Machine Learning in Physics
I taught this class at the TU Wien in Spring 2021. It is an introduction to basic
machine learning techniques, with extensive formal justification, and applied to simple
problems from physics.
After completing the class, students are supposed to be able to take a physics problem and:
- analyze whether Machine Learning is applicable,
- translate the problem into a suitable optimization problem,
- decide which learning algorithms are suitable for its solution
- program simple routines themselves as well as use libraries where applicable
- understand and verify the results of the learning procedure
The lecture can be roughly divided into three parts:
- Python and Optimziation (exercises 1–3): Since physics undergrads at the
TU Wien learn coding in C++ and not Python, the class starts with a Python crash
course. As exercises that go together with this intro and also are relevant to ML,
we are looking at simple optimization problems and solve them with (accelerated)
gradient descent or Newton's method.
- Linear models (exercises 4–7):
This is the centrepiece of the class. I am introducing the “scientific method for machines”,
i.e., the machine learning workflow, and we are going to run through it multiple times while cranking
up the complexity.
The core analysis technique used is the singular value decomposition. We use it to prove the
bias–variance tradeoff and perform convergence analysis for gradient descent.

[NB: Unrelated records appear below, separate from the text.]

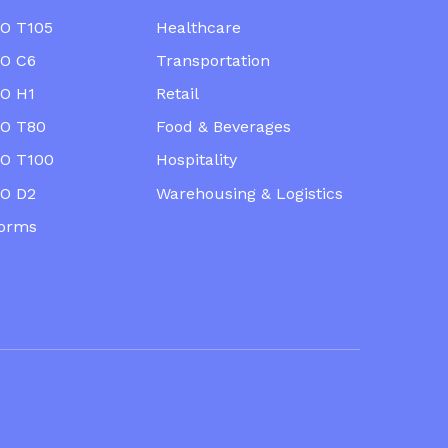
O T105
Healthcare
O C6
Transportation
O H1
Retail
O T80
Food & Beverages
O T100
Hospitality
O D2
Warehousing & Logistics
forms
ts reserved.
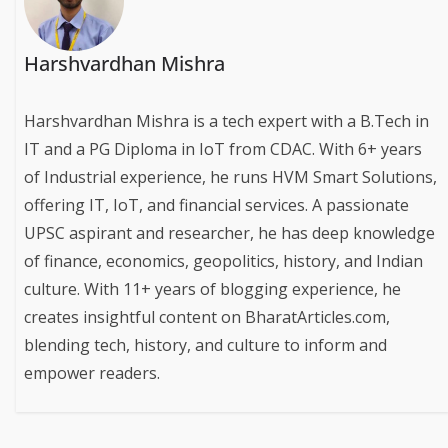
Harshvardhan Mishra
Harshvardhan Mishra is a tech expert with a B.Tech in
IT and a PG Diploma in IoT from CDAC. With 6+ years
of Industrial experience, he runs HVM Smart Solutions,
offering IT, IoT, and financial services. A passionate
UPSC aspirant and researcher, he has deep knowledge
of finance, economics, geopolitics, history, and Indian
culture. With 11+ years of blogging experience, he
creates insightful content on BharatArticles.com,
blending tech, history, and culture to inform and
empower readers.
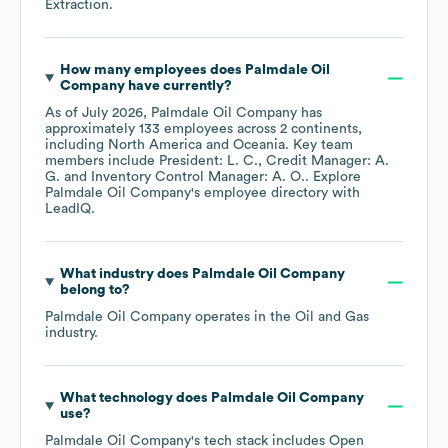
Extraction
.
How many employees does
Palmdale Oil
Company
have currently?
As of
July 2026
,
Palmdale Oil Company
has
approximately
133
employees across
2 continents,
including
North America
Oceania
. Key team
members include
President: L. C.
Credit Manager: A.
G.
Inventory Control Manager: A. O.
. Explore
Palmdale Oil Company
's employee directory
with
LeadIQ.
What industry does
Palmdale Oil Company
belong to?
Palmdale Oil Company
operates in the
Oil and Gas
industry.
What technology does
Palmdale Oil Company
use?
Palmdale Oil Company
's tech stack includes
Open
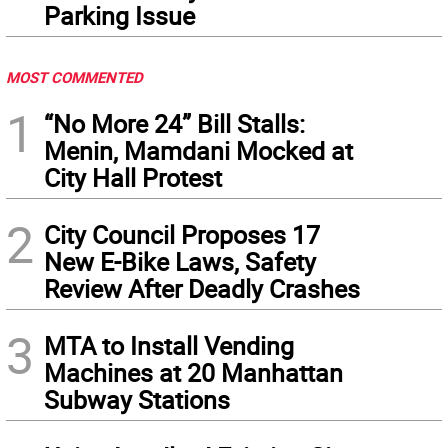
Parking Issue
MOST COMMENTED
1
“No More 24” Bill Stalls:
Menin, Mamdani Mocked at
City Hall Protest
2
City Council Proposes 17
New E-Bike Laws, Safety
Review After Deadly Crashes
3
MTA to Install Vending
Machines at 20 Manhattan
Subway Stations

- Advanced models (exercises 8–11):
Here we construct artificial neural networks by building them up from logistic models, which are
We then move to unsupervised learning, to make sure that students have seen another paradigm
than supervised learning. We can reuse our SVD analysis to construct low-rank approximations, which
concludes the class.
The idea of this class is a little different from your usual shiny happy pictures class on machine learning:
there is a heavy focus on simple models, in particular the linear model, and rigorous analysis.
There are three reasons for this:
- The linear model can be used to justify a lot of the “common wisdom” in machine learning
rigorously and at same time pedagogically. I found that actually being able to understand and prove, e.g.,
convergence behaviours is as important as observing it in-the-wild.
- From my experience, students approach a machine learning problem in physics from “the wrong end”,
i.e., by throwing the most sophisticated model at it without much a-priori analysis instead of doing
sophisticated a-priori analysis and then start with the simplest model that is reasonable.
- The convex cost functions means linear and logistic models are straight-forward to train. I found writing
simple training codes yourself greatly helps “demystifying” machine learning libraries.